Maurice Klaehne, a senior research analyst at Counterpoint Research, told Digital Trends via email, “OnePlus is making small but steady strides to diversify its portfolio which is a good move if it can keep its messaging and product experience consistent. It realizes that some of the markets it wants to penetrate necessitate a broader approach to capture mind and market share, which is why it’s going for this 1+4+X approach outlined in the Cloud 11 event. We’ve seen other Android OEMs feature the interconnectivity piece already, and OnePlus entering this space now is table stakes.”

OnePlus is making small but steady strides to diversify its portfolio.

According to IDC’s Jitesh Ubrani, “The OnePlus Pad launches at a time where growth is slowing within the tablet market. Google’s work on improving Android for larger screens combined with the efforts to ensure a cohesive experience across device types goes a long way in improving the tablet experience for any user and helps brands create stickiness amongst their various products. It also helps parent company Oppo create a broader ecosystem of devices and services while potentially reducing software development costs since some of Oppo can leverage Google’s work rather than build their own solutions. That said, the OnePlus Pad won’t be the only beneficiary as every other tablet maker stands to reap the same benefits.”

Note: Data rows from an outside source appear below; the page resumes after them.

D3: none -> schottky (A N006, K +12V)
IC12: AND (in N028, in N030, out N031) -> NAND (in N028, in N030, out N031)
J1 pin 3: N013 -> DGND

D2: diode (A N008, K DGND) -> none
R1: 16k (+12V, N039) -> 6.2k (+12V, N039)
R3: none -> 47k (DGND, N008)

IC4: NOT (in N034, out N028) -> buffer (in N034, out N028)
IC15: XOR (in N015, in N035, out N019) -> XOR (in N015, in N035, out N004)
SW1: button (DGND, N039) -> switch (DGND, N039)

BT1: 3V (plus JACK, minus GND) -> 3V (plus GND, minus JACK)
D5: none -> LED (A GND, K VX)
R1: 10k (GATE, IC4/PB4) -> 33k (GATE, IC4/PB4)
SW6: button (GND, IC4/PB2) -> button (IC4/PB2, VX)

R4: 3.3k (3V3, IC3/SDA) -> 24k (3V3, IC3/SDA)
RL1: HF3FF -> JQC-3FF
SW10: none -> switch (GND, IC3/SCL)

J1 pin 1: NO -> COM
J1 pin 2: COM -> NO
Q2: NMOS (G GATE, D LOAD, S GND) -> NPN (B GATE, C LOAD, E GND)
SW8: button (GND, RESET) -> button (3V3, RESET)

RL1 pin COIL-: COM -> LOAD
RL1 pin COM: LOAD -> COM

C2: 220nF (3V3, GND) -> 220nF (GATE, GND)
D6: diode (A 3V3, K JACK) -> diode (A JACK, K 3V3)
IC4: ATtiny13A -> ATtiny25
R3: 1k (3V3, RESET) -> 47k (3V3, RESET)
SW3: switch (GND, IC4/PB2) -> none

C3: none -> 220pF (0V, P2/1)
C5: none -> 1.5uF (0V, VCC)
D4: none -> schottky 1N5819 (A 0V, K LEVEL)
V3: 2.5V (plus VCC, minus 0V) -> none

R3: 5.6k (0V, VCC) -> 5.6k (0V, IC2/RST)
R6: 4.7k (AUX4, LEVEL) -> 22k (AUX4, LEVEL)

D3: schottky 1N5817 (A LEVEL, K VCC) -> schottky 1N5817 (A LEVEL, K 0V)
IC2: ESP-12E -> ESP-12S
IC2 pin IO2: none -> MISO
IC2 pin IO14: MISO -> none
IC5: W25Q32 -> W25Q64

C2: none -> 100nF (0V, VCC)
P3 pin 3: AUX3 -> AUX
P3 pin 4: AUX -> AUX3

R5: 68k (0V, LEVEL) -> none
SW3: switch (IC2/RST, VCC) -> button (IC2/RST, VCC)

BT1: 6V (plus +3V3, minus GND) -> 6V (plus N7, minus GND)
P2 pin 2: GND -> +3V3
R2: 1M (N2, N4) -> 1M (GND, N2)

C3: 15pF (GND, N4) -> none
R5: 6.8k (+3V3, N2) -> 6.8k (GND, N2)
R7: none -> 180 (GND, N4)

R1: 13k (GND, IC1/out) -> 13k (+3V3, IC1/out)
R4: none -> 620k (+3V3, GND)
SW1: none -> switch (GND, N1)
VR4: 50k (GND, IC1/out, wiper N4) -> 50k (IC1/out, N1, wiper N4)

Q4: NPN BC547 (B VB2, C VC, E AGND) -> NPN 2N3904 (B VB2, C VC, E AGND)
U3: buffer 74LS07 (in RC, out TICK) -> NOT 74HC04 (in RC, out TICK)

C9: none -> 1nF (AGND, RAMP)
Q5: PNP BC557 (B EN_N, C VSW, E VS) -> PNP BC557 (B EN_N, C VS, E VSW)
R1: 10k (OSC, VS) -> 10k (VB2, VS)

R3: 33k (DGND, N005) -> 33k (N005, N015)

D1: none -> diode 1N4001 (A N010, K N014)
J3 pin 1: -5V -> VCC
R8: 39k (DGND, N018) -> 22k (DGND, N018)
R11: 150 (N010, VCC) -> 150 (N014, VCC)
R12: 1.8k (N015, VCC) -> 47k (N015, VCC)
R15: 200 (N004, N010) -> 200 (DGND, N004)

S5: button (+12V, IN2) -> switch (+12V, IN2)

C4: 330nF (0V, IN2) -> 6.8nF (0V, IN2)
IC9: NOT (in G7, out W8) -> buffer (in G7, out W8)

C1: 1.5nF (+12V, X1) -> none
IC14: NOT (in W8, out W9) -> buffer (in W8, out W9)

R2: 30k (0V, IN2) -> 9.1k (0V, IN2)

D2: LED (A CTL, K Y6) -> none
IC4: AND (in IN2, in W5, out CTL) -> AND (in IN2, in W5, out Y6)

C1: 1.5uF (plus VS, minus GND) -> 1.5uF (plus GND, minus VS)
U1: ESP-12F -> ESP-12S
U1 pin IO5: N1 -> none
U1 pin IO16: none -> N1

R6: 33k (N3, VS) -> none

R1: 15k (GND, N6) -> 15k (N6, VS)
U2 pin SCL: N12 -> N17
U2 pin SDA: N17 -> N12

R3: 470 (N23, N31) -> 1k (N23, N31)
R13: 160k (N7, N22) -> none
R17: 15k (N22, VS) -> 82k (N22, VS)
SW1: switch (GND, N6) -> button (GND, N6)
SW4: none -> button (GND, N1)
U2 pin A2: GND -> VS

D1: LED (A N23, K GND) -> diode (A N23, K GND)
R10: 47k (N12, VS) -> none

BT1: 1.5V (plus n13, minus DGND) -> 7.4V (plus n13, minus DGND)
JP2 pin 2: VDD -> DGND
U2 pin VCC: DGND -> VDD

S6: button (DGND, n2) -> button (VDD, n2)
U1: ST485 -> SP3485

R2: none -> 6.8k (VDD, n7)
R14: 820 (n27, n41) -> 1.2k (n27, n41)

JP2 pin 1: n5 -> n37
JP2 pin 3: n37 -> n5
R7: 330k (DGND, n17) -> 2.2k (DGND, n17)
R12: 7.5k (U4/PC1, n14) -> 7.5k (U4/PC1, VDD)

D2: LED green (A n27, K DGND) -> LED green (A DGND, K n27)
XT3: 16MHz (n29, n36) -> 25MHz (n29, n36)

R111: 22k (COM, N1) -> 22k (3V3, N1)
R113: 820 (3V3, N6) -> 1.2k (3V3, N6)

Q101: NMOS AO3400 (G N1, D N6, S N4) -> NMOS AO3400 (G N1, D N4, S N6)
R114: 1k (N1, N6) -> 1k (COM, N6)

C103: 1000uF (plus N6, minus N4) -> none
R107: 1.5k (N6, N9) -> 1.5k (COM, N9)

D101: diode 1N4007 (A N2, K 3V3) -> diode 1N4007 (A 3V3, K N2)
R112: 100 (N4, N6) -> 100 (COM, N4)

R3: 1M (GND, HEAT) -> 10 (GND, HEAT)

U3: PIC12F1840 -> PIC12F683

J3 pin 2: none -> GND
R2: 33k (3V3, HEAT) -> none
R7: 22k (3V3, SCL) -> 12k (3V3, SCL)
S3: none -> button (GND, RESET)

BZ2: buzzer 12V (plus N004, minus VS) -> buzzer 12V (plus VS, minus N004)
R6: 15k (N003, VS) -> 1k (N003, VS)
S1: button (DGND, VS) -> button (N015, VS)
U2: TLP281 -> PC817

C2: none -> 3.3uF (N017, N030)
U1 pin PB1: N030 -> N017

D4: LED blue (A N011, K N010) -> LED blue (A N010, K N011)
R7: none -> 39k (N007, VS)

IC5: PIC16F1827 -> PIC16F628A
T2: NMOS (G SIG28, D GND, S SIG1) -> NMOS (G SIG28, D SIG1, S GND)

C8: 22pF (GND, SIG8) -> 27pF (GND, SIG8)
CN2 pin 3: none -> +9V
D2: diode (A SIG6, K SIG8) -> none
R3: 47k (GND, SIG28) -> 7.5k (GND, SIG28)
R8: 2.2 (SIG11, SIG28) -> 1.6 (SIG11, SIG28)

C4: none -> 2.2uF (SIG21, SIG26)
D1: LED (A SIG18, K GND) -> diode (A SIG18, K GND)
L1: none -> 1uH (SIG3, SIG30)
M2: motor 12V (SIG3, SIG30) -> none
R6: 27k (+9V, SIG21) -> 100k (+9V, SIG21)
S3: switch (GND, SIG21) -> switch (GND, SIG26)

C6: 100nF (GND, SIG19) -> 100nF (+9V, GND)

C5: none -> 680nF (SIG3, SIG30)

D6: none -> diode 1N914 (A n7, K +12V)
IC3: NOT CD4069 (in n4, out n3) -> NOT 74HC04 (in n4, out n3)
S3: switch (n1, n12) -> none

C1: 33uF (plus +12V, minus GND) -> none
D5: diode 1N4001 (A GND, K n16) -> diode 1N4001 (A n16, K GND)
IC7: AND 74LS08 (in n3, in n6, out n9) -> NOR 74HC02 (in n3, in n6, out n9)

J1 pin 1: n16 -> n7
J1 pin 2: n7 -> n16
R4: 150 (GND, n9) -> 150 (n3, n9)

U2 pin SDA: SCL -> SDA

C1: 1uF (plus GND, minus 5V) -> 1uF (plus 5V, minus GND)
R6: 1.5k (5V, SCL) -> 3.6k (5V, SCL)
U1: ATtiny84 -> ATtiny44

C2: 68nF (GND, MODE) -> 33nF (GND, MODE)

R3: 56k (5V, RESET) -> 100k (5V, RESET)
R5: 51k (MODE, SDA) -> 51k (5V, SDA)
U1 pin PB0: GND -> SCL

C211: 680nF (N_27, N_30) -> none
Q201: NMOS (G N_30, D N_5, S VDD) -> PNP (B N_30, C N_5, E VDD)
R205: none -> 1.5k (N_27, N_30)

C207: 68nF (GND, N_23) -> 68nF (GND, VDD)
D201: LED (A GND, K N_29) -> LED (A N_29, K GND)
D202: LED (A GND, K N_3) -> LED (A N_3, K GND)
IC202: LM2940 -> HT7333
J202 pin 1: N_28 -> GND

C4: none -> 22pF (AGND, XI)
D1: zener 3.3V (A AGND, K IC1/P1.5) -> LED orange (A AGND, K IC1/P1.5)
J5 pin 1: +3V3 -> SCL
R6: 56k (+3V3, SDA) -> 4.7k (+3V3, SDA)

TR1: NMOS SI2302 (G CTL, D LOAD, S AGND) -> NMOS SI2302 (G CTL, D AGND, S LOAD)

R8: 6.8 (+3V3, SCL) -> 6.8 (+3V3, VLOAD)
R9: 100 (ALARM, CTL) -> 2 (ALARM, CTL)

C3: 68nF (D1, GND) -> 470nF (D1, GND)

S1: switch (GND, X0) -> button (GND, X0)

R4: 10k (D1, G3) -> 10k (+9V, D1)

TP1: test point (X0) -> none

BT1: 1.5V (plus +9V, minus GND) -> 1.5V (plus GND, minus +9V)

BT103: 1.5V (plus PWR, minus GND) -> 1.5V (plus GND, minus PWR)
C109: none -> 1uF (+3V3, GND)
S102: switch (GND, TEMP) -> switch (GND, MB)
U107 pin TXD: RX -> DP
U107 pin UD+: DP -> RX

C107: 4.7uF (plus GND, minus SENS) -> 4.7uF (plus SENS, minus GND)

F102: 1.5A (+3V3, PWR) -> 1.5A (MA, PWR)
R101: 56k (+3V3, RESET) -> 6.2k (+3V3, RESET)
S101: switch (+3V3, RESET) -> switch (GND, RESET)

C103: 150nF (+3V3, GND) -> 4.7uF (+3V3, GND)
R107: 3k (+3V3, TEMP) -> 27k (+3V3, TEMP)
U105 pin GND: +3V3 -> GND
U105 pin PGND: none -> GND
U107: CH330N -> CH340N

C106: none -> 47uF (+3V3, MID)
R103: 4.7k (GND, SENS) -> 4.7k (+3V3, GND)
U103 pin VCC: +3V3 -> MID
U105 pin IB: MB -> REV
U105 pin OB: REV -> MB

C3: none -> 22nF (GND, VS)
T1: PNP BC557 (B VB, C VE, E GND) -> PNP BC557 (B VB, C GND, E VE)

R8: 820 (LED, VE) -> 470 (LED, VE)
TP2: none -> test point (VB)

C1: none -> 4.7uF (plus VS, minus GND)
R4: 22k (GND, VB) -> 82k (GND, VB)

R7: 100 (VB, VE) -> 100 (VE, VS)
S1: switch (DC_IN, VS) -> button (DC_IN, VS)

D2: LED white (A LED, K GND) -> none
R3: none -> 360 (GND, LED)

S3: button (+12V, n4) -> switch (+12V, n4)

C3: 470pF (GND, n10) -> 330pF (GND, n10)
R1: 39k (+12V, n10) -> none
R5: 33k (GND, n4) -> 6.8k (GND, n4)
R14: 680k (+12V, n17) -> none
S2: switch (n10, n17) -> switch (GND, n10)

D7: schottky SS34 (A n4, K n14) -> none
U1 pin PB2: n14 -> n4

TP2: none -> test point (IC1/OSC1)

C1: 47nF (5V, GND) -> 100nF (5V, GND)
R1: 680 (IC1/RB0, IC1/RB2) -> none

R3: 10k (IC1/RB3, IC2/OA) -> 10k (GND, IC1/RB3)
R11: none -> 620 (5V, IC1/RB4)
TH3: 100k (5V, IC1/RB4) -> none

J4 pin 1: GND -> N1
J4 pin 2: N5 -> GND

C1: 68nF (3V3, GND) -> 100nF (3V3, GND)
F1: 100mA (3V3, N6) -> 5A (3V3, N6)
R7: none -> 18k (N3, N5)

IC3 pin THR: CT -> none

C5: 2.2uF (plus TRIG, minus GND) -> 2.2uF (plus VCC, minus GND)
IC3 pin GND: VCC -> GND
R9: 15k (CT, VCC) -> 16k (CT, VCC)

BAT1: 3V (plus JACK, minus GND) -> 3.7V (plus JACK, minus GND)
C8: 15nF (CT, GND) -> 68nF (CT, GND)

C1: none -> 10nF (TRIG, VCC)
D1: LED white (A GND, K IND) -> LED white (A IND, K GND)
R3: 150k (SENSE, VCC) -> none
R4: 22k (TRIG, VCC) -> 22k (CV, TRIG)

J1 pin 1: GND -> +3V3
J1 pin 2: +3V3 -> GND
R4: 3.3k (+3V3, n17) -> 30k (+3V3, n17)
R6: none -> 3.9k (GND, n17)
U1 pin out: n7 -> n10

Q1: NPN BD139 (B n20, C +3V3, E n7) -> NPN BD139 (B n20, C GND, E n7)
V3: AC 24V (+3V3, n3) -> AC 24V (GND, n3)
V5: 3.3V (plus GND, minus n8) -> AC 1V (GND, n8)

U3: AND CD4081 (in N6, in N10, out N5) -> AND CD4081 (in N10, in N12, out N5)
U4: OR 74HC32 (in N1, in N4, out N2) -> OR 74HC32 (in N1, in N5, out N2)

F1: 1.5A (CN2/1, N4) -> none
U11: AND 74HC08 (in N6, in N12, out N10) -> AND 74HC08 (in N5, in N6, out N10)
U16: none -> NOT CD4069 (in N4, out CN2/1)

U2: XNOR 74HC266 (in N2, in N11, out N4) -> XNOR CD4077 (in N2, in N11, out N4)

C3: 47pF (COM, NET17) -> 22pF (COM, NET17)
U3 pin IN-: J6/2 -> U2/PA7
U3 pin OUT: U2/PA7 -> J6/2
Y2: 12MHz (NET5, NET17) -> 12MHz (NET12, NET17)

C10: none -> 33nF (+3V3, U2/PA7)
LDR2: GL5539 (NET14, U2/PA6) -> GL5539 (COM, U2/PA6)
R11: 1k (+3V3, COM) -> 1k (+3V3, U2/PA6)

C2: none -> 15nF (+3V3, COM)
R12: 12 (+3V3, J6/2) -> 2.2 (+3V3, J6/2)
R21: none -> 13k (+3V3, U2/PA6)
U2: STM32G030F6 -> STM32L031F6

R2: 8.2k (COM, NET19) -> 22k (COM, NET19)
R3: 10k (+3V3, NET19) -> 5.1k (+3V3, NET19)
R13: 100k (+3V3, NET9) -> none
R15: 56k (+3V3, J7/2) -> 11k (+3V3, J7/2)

The OnePlus Pad tablet with Stylo stylus and keyboard cover.

At the same time, it’s worth questioning if this could really be a resurgence of Android tablets. Notable Android tablet maker, Samsung, shied away from introducing the Galaxy Tab S9-series of tablets alongside the Galaxy S23 and Galaxy S23 Ultra. The S22 saw the debut of the Tab S8, for comparison. Some reports say that it’s due to economic reasons (and the delay of the Tab S7 was linked to COVID lockdown and the accompanying supply chain crises), but if someone big like Samsung couldn’t create compelling tablets, then maybe it’s a lost battle. Of course, tablets don’t have fixed launch cycles like phones. Even Apple’s tablets launch on a schedule that can be best described as “when they’re ready.”

“When it comes to the tablet launch cycle, Samsung has recently been on an 18-month cycle for its Galaxy Tab S. The Galaxy Tab S7 launched in August 2020, while the Galaxy Tab S8 line was introduced in February 2022,” According to Techsponential’s Avi Greengart.”If the pattern continues we should see a Galaxy Tab S9 this summer/fall, likely alongside a new foldable.”

Galaxy Tab S8 sitting at an angle above the tenth generation iPad.
Nadeem Sarwar / DigitalTrends

Kleahne added: “The current tech market is sluggish, making it challenging to launch new devices. Many OEMs are looking towards H2 for a resurgence in demand, especially since many tech products get launched prior to the holidays. The tablet market declined in 2022 due to supply chain issues and macro-economic pressures, and we are still seeing the effects now in Q1 2023.”In other words, success for the OnePlus Pad is definitely something that should be graded on a curve, primarily due to external conditions.

The OnePlus Pad couldn’t have come at a better time.

Overall, the launch of the OnePlus Pad couldn’t have come at a better time. Android wasn’t ready for tablets in the past — despite the best efforts of manufacturers, and cobbling together an Apple-style integration operation was something that would be costly with little benefit.

Google has done a lot of software work behind the scenes to mitigate those two flaws, and it’s clear tablet makers have been paying attention. The OnePlus Pad could be the first of many, if successful. Of course, as with Google’s other software initiatives, follow-up is crucial. As Google works on its own tablet and foldable, there’s no need to worry in the short term.